Task item. Please count the lines in the items below that contain the word "States". Give only the number.

Exercise data.

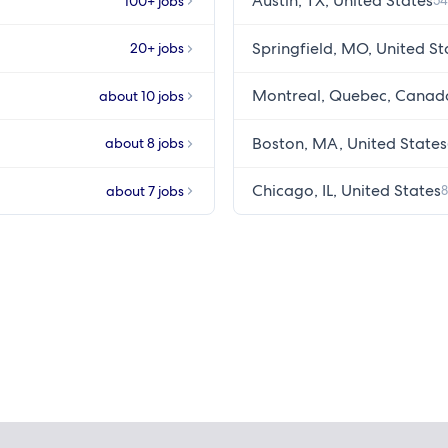
Austin, TX, United States
100+ jobs
54
Springfield, MO, United St
20+ jobs
Montreal, Quebec, Canad
about 10 jobs
Boston, MA, United States
about 8 jobs
Chicago, IL, United States
about 7 jobs
8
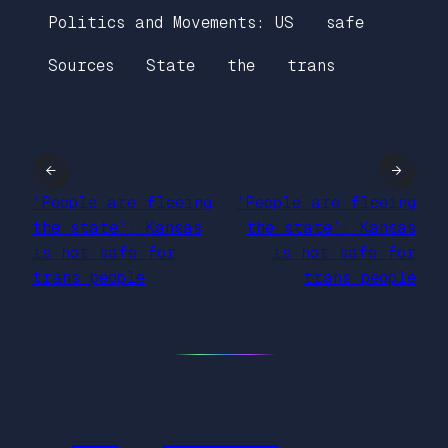
Politics and Movements: US
safe
Sources
State
the
trans
←
→
‘People are fleeing
‘People are fleeing
the state’: Kansas
the state’: Kansas
is not safe for
is not safe for
trans people
trans people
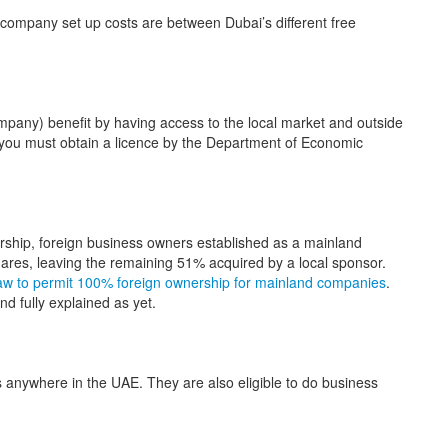
company set up costs are between Dubai’s different free
pany) benefit by having access to the local market and outside
you must obtain a licence by the Department of Economic
ship, foreign business owners established as a mainland
res, leaving the remaining 51% acquired by a local sponsor.
aw to permit 100% foreign ownership for mainland companies
.
nd fully explained as yet.
 anywhere in the UAE. They are also eligible to do business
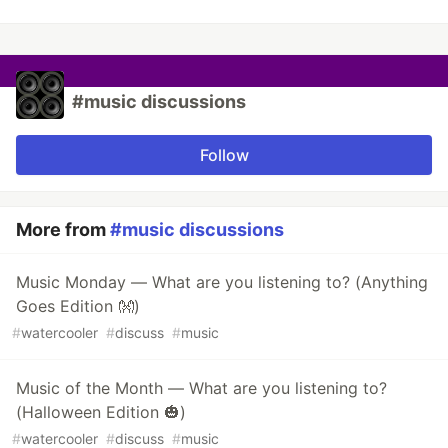
#music discussions
Follow
More from
#music discussions
Music Monday — What are you listening to? (Anything
Goes Edition 👐)
#
watercooler
#
discuss
#
music
Music of the Month — What are you listening to?
(Halloween Edition 🎃)
#
watercooler
#
discuss
#
music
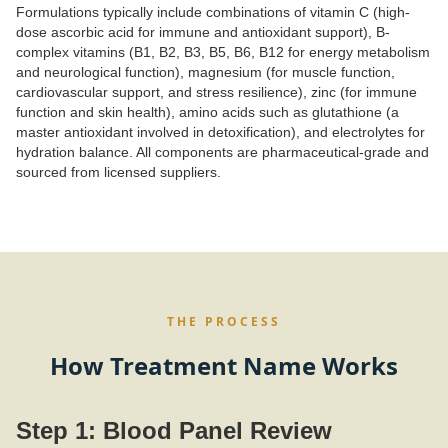
Formulations typically include combinations of vitamin C (high-
dose ascorbic acid for immune and antioxidant support), B-
complex vitamins (B1, B2, B3, B5, B6, B12 for energy metabolism
and neurological function), magnesium (for muscle function,
cardiovascular support, and stress resilience), zinc (for immune
function and skin health), amino acids such as glutathione (a
master antioxidant involved in detoxification), and electrolytes for
hydration balance. All components are pharmaceutical-grade and
sourced from licensed suppliers.
THE PROCESS
How Treatment Name Works
Step 1: Blood Panel Review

Exercise response. 3